Posted December. 22, 2014 06:44,   

한국어

North Korean human rights issue will be adopted as an official agenda of the United Nations Security Council for the first time at a UNSC meeting to be held at the UN headquarters in New York on Monday afternoon (U.S. Eastern Time).

A U.N. source said on Saturday that there will be a resolution to adopt North Korea’s human rights as an agenda of the meeting because it is an important issue, adding that there will be reporting and discussions about the issue.

Officials of international human rights organizations and sources at the U.N. said the discussions of the North’s human rights issue as an official UNSC agenda was possible due to "support from the heaven." They thus note that the passage of a new strong resolution on North Korea’s human rights that calls for "referring of the North’s human rights situation to the International Court of Justice" and adoption of the issue as an UNSC agenda was a result of several "inevitable coincidences."

First, when the UN Human Rights Council decided on the historic establishment of the Commission of Inquiry on North Korean human rights situation in April last year, China and Russia, the North’s major allies, were not members of the council. The term of the UN Human Rights Council’s member states (47 countries in total) is three years, and countries that serve a second term consecutively can run in election for the next council only after taking one year’s repose. A ranking UN official said, “Coincidently, when the UN Human Rights Council passed the resolution to establish COI last year, both China and Russia were not members of the council due to this provision.”

In addition, the fact Michael Kirby, a former justice of the Australian Supreme Court, assumed the COI chairmanship also played a major role in developing the North’s human rights into an international issue. The North blasted the commission by saying, “The COI report was fabricated through coerced or guided testimonies,” bur Chairman Kirby, who is well versed with legal proceedings, reportedly took extra caution to prevent such misunderstanding, when drafting every single question in the report. Even few of the countries that opposed the resolution on the North’s human rights claimed that "the COI report was problematic."

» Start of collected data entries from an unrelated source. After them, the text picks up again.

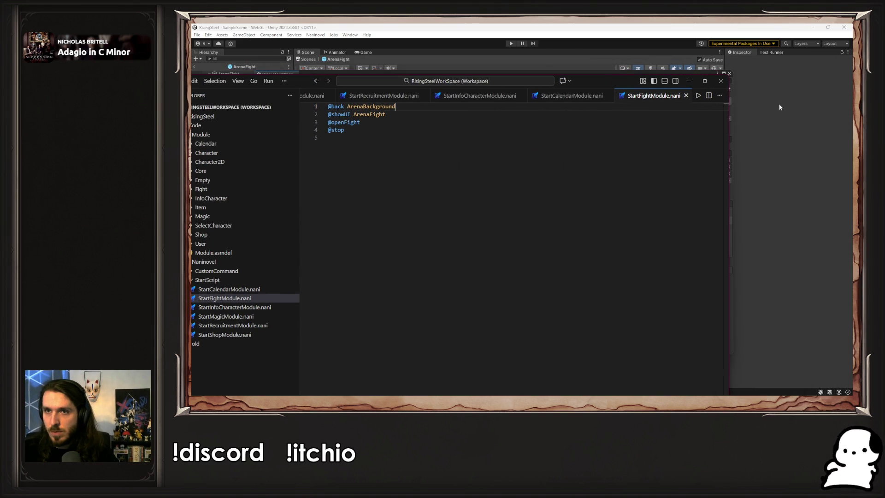
left_click(730, 77)
- Play a NEW GAME to check the fight screen over the arena background, then stop
left_click(511, 44)
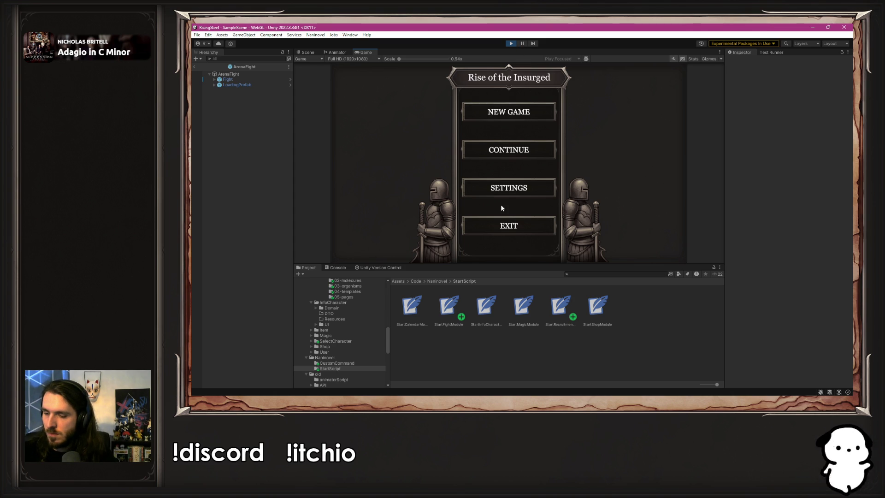
left_click(494, 113)
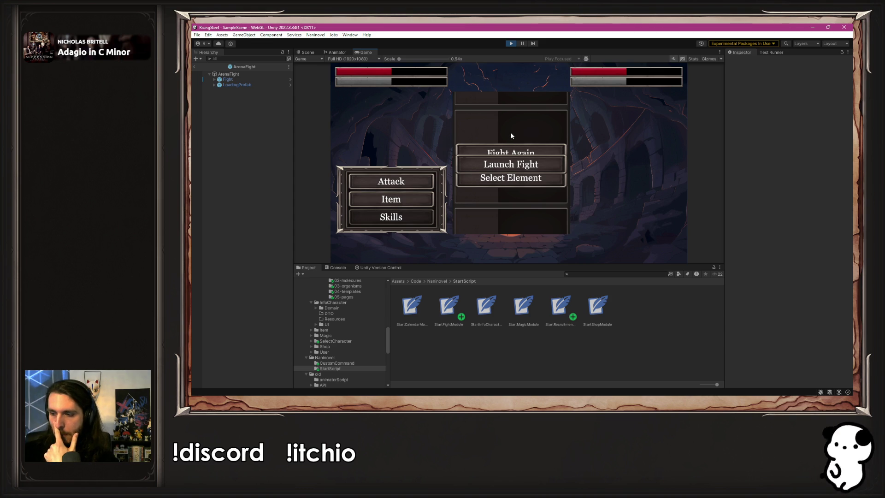
left_click(511, 43)
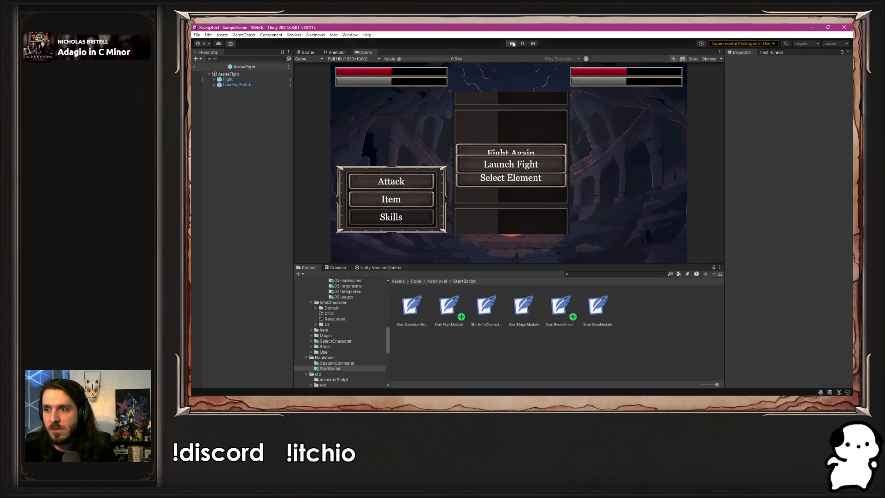
key("alt+Tab")
left_click_drag(412, 110, 332, 110)
key("BackSpace")
left_click(501, 57)
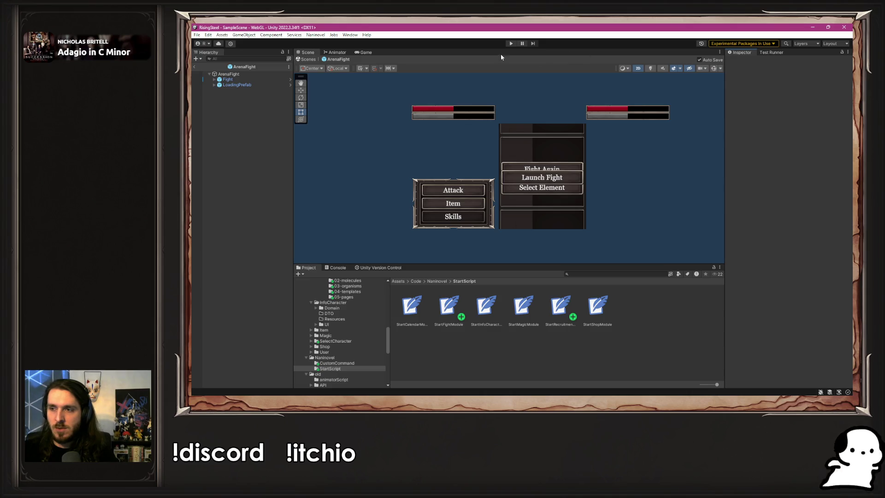
left_click(511, 44)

Finally, the composition of this year’ UNSC also provided a favorable condition to the adoption of the issue as an UNSC agenda. Of the 15 UNSC member states, 12 countries were in favor the resolution on the North’s human rights, far exceeding the number of nations that is required (nine countries) to submit the issue as an agenda. However, if five non-permanent UNSC members are replaced next year, the number of countries that support the measure could decline to nine, and if just one of them assumes a "monthly chair state" or changes its stance not to cooperate, submitting the issue as an agenda becomes impossible.